1° Vous voulez qu’on imprime la médiocre Zulime au profit de Mlle Clairon : très-volontiers, pourvu qu’elle la fasse imprimer comme je l’ai faite. Je doute qu’elle trouve un libraire qui lui en donne cent écus ; mais je consens à tout, pourvu qu’on donne l’ouvrage tel que je l’ai envoyé en dernier lieu.

2° Voulez-vous supprimer l’édition de l’Olympie, ou en faire imprimer une autre, en adoucissant quelques passages sur ce détestable grand prêtre Joad, et le tout au profit de Mlle Clairon ? De tout mon cœur, avec plaisir assurément.

3° L’Histoire générale est peut-être un peu plus sérieuse.

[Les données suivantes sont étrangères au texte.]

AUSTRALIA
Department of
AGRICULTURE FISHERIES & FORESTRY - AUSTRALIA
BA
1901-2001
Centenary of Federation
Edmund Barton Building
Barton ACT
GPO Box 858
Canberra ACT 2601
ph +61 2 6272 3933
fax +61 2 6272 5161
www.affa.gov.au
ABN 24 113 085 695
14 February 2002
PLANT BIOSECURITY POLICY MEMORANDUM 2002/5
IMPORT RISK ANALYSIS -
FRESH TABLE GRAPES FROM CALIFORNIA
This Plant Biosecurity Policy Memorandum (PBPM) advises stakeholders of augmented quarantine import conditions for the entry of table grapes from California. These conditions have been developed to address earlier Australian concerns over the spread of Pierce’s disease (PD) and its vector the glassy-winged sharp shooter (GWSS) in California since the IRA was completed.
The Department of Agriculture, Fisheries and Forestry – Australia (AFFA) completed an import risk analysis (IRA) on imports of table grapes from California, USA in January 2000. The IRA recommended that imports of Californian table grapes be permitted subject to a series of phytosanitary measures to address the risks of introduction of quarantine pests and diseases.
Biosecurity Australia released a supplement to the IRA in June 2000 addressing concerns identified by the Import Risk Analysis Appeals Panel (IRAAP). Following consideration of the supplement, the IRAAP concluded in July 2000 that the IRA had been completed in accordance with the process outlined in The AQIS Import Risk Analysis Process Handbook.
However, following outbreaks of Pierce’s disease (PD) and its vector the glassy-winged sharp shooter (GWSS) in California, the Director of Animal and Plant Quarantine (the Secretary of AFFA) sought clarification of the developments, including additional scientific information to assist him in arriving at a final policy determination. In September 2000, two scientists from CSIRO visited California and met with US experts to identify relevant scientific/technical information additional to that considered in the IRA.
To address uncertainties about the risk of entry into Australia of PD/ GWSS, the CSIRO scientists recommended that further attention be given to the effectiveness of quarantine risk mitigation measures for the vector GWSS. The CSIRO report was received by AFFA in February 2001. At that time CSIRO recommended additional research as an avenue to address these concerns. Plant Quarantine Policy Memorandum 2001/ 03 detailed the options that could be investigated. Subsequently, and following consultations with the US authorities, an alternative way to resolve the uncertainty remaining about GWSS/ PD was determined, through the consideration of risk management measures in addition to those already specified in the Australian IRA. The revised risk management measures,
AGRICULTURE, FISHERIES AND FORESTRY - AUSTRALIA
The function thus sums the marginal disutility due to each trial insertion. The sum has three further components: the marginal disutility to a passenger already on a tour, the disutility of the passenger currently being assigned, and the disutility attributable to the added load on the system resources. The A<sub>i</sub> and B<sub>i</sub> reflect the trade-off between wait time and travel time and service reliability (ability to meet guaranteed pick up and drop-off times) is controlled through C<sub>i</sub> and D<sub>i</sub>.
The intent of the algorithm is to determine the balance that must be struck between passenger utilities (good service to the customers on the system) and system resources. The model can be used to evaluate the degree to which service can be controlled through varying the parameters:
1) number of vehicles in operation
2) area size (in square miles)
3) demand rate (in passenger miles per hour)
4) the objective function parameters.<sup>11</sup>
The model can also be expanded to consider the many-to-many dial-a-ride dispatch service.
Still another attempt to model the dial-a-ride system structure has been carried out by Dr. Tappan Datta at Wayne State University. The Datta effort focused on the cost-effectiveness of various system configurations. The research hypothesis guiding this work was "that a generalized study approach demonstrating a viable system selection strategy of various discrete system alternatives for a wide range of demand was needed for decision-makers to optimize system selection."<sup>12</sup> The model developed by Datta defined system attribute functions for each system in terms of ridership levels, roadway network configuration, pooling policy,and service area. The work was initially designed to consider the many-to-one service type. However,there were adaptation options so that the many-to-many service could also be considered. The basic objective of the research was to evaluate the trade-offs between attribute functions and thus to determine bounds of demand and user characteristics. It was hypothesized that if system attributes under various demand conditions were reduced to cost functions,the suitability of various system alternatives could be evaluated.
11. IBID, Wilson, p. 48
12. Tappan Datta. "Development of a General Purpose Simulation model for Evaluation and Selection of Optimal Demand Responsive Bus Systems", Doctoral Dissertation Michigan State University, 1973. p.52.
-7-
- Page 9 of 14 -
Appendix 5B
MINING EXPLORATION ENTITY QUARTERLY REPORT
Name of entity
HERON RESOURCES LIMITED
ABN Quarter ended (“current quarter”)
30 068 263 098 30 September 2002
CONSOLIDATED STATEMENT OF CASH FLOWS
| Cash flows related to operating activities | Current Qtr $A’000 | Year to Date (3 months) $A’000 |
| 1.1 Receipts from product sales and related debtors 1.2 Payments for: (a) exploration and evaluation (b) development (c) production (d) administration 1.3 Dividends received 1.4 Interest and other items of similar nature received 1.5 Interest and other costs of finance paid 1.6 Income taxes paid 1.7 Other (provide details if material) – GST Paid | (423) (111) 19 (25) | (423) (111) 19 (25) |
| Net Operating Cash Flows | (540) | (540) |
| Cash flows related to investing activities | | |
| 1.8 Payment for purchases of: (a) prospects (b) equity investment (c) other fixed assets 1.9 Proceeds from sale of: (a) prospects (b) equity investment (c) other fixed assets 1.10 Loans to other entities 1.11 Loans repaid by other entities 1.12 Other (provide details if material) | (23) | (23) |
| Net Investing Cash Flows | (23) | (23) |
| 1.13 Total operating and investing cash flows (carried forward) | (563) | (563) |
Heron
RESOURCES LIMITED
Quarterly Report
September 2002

Le parlement sera irrité ; de quoi ? de ce que j’ai dit la vérité. Le gouvernement ne me pardonnera donc pas d’avoir dit que les Anglais ont pris le Canada[1], que j’avais, par parenthèse, offert, il y a quatre ans, de vendre aux Anglais : ce qui aurait tout fini, et ce que le frère de M. Pitt m’avait proposé. Mais laissons là le Canada, et parlons des iroquois qui me feraient brûler pour avoir laissé entrevoir un air d’ironie sur des choses très-ridicules.

Entre nous, y aurait-il rien de plus tyrannique et de plus absurde que d’oser condamner un homme pour avoir représenté le roi comme un père qui veut mettre la paix entre ses enfants[2] ? Voilà le précis de toute la conduite du roi. J’ai rendu gloire à la vérité, et cette vérité n’a point été souillée par la flatterie. La cour peut ne m’en pas savoir gré ; mais, de bonne foi, le parlement ferait-il une démarche honnête de rendre un arrêt contre un miroir qui le montre à la postérité ? miroir qu’il ne cassera pas, et qui est d’un assez bon métal. Ne saura-t-on pas que c’est la vérité qui l’a indisposé personnellement ? et quand il condamnera le livre en général, quel homme ignorera qu’il n’a vengé que ses prétendues injures particulières ? Je n’ai d’ailleurs rien à craindre du parlement de Paris, et j’ai beaucoup à m’en plaindre. Il ne peut rien ni sur mon bien ni sur ma personne. Ma réponse est toute prête, et la voici :

Il y avait un roi de la Chine qui dit un jour à l’historien de l’État : « Quoi ! vous voulez écrire mes fautes ? — Sire, répondit le griffonnier chinois, mon devoir m’oblige d’aller écrire tout à l’heure le reproche que vous venez de me faire. — Eh bien donc, dit l’empereur, allez, et je tâcherai de ne plus faire de fautes, etc., etc. »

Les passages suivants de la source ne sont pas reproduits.